» **Dataset excerpts**
= = = = =
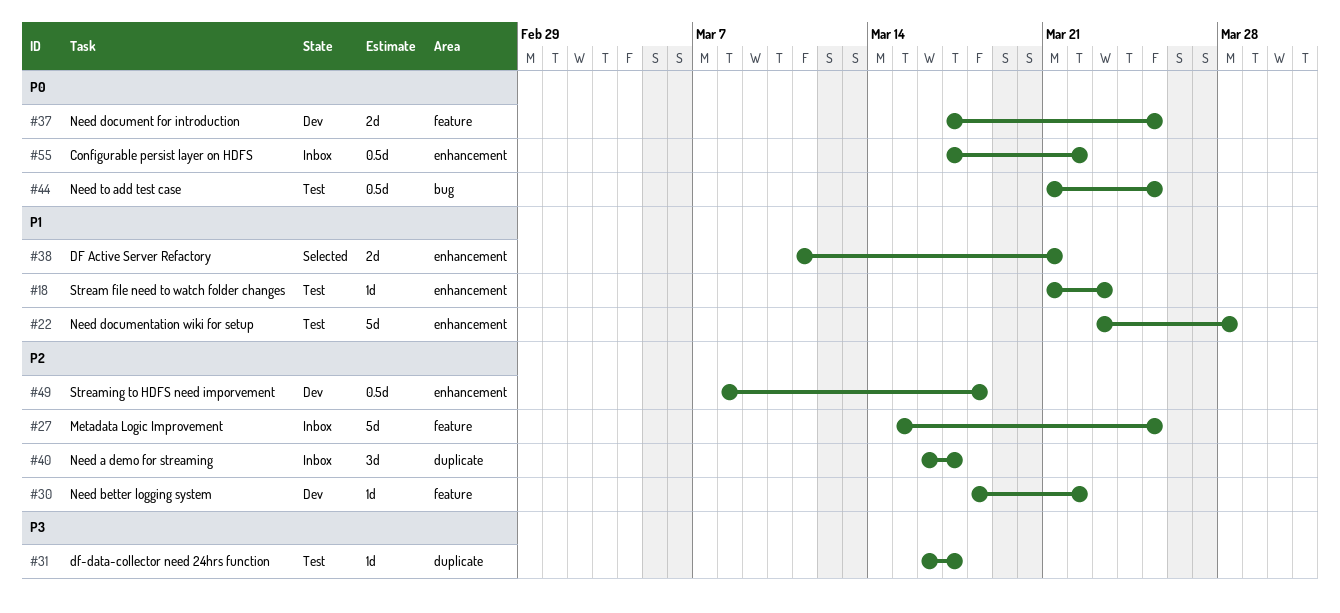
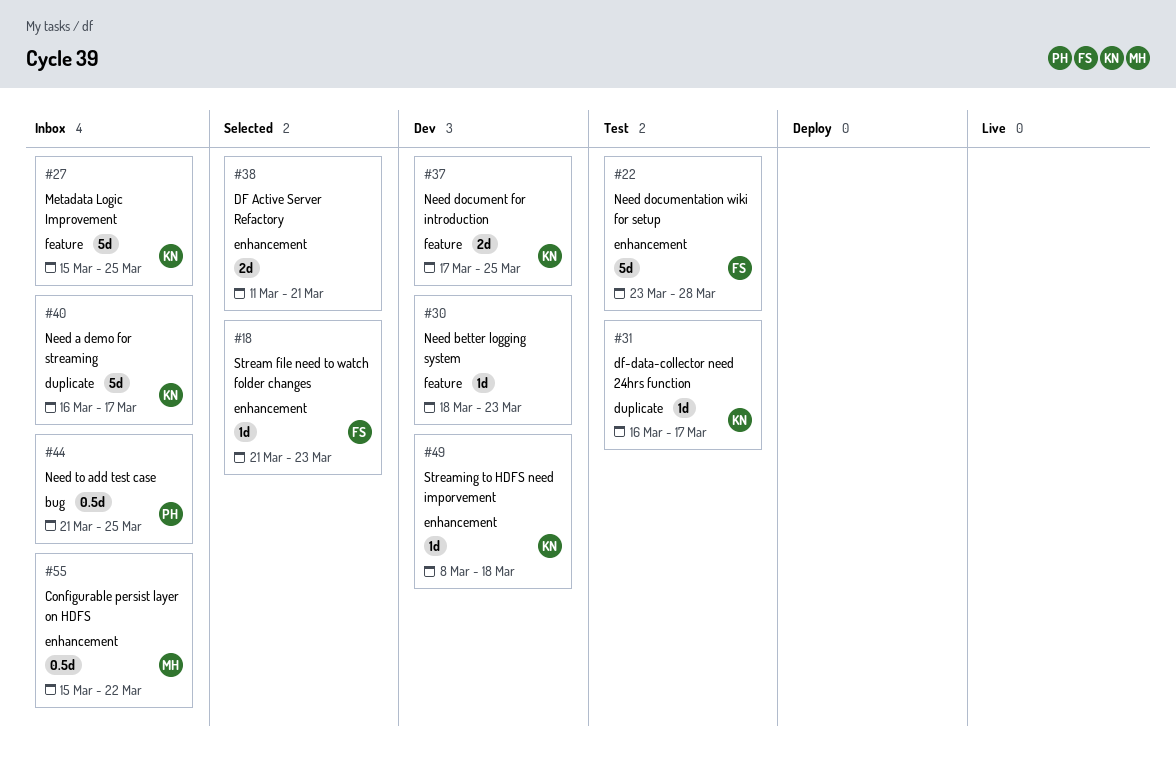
#18, status: Test -> Selected
#30, due: Mar 22 -> Mar 23
#40, estimate: 3d -> 5d
#44, status: Test -> Inbox
#49, estimate: 0.5d -> 1d
#55, start: Mar 17 -> Mar 15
= = = = =
A verbatim copy of the listing, with all pictures removed, is required.

» **Solution**
#18, status: Test -> Selected
#30, due: Mar 22 -> Mar 23
#40, estimate: 3d -> 5d
#44, status: Test -> Inbox
#49, estimate: 0.5d -> 1d
#55, start: Mar 17 -> Mar 15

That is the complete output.